TASK 1:
Reproduce part of the Peak passage below word for word, everything from "The only way" down to "The flower.".

I was sweating from my hike and from the rain. Whereas all others there were bone dry. They had travelled to The Peak by taxi or tram or bus. This was unacceptable.
David Byrne would certainly approve of this. The convenience of having a creamy ice cream sundae after a hike to the top of a peak. I went up escalator after escalator, criss-crossing from green screens of what the peak used to be like to “I Heart The Peak” shops with branded merchandise. They were charging to go to the observation deck. This is the commodification of nature!
In protest and given my fear of heights I refused to pay the fee of 52 Hong Kong Dollars.
I was a wanderer over urban smog in a multi-storey mall complex and my stomach made me aware of its emptiness. I slunked off to Burger King and ordered a ‘New Crispy Chicken Sandwich’. It was horrid. The lettuce was browning at the edges and the inside of the breaded chicken, as I bit into to, resembled the sole of a well-worn boot.
I can’t get used to this lifestyle
Absolute defeat. On the way down I pondered concrete again and nature.
The only way is to accept and realise that they simply have to co-exist.
There is one more port of call.
A FLOWER IN CONCRETE
In Northern Kowloon, in the district of Prince Edward I found my answer.
An enclave in the concrete buildings that surround it.
The flower.

EXERCISE DATA:
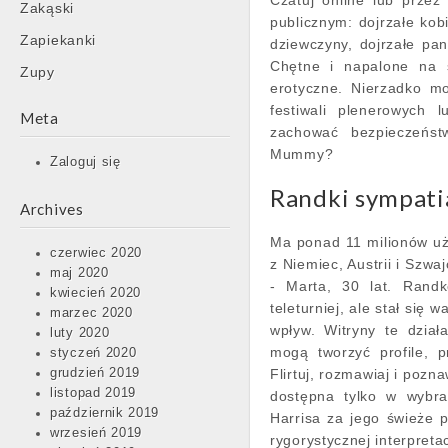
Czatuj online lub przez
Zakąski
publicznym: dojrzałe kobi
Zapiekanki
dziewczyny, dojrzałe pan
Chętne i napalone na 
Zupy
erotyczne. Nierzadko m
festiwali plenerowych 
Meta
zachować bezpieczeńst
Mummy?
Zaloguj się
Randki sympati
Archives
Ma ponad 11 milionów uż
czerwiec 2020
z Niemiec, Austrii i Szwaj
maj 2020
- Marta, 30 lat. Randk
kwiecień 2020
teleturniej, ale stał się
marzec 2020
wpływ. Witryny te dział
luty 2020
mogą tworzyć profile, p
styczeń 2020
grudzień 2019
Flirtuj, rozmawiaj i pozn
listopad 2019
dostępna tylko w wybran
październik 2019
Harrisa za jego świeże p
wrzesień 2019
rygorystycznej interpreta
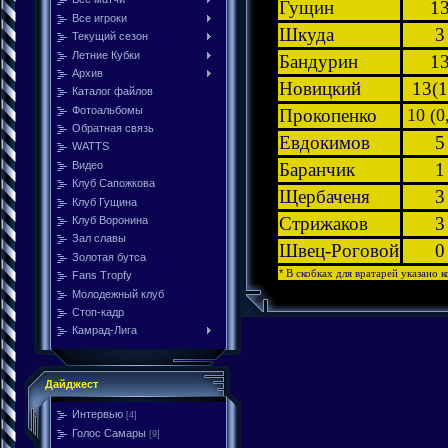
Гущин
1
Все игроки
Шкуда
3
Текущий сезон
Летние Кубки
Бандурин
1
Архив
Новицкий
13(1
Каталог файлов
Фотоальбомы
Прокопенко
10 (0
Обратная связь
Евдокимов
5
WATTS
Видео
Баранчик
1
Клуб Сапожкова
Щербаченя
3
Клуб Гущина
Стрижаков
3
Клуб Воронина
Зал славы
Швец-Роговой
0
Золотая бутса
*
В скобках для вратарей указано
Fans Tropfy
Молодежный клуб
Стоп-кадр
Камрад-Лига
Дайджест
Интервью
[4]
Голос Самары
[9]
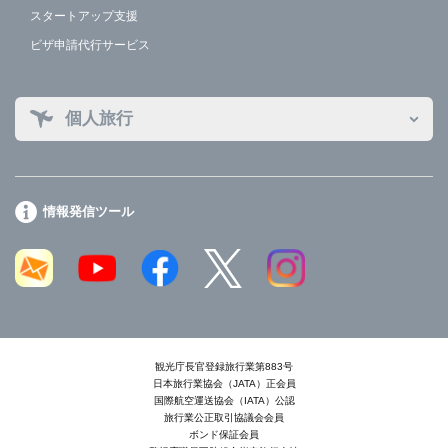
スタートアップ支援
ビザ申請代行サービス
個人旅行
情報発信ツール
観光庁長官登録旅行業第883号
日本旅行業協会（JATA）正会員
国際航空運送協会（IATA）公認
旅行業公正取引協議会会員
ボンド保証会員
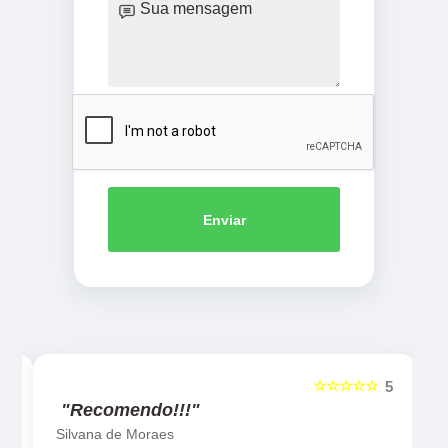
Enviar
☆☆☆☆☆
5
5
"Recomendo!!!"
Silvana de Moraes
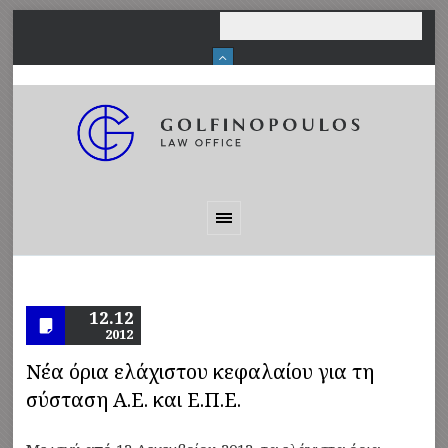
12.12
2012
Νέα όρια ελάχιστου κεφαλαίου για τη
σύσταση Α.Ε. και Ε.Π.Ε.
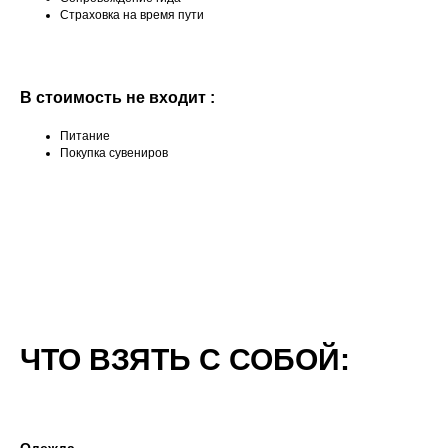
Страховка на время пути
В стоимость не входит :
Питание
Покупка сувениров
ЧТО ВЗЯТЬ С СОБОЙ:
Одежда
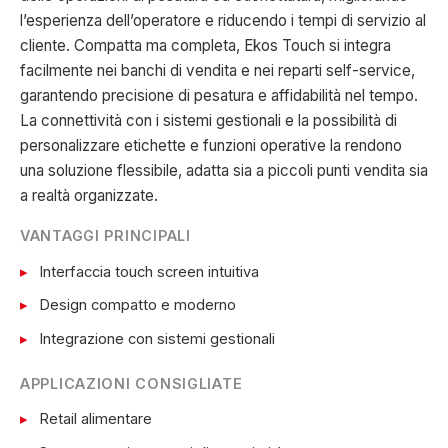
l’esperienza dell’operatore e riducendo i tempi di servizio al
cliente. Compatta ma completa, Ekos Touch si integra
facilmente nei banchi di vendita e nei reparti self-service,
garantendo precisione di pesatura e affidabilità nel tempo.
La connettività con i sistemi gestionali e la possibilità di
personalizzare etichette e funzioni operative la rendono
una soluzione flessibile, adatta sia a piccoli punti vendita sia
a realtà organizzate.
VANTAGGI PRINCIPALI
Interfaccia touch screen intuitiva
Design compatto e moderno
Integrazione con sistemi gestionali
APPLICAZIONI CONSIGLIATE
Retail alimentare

TASK 2:
Pull out every line of the records above that contains the string "sistemi".

EXPECTED ANSWER 1:
The only way is to accept and realise that they simply have to co-exist.
There is one more port of call.
A FLOWER IN CONCRETE
In Northern Kowloon, in the district of Prince Edward I found my answer.
An enclave in the concrete buildings that surround it.
The flower.

EXPECTED ANSWER 2:
La connettività con i sistemi gestionali e la possibilità di
Integrazione con sistemi gestionali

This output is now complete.